> _Exercise directions_: Take every line from the listing below that contains "kurulum".

##### Data for this exercise #####

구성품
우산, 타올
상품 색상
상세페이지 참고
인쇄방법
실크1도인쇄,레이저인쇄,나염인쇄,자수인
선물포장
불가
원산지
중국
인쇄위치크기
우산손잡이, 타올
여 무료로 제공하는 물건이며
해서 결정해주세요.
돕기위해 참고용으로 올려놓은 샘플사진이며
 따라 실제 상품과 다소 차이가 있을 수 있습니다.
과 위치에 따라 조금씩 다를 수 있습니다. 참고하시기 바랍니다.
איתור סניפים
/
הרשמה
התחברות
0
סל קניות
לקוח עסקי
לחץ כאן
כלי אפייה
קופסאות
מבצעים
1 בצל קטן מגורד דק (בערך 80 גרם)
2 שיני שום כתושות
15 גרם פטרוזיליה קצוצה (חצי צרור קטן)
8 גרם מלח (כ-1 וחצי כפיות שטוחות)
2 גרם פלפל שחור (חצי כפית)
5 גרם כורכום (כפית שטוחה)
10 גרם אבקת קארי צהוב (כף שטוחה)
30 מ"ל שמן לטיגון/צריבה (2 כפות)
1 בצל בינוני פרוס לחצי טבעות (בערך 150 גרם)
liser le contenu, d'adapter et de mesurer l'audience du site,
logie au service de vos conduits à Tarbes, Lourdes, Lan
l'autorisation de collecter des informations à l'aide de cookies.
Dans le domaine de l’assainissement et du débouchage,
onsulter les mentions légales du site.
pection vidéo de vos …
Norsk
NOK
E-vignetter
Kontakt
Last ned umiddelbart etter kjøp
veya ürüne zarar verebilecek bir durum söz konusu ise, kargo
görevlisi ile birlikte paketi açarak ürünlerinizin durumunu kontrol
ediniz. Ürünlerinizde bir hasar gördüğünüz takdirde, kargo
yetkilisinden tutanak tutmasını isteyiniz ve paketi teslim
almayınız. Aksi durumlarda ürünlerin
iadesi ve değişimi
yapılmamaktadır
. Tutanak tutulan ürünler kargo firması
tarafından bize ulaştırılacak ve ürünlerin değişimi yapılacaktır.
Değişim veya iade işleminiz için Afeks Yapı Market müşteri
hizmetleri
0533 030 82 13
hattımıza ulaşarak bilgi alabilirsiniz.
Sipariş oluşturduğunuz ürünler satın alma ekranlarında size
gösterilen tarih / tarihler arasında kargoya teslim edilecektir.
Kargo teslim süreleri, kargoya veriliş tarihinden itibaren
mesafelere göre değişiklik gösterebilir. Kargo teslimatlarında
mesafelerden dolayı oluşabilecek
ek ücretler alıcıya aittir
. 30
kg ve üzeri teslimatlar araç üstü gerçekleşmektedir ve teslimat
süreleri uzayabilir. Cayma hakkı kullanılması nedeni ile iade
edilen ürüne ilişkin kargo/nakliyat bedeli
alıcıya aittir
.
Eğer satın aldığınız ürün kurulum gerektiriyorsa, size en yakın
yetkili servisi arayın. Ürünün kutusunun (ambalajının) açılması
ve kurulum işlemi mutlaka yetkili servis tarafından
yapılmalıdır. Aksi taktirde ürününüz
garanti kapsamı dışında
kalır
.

#####

> _Your solution_:
Eğer satın aldığınız ürün kurulum gerektiriyorsa, size en yakın
ve kurulum işlemi mutlaka yetkili servis tarafından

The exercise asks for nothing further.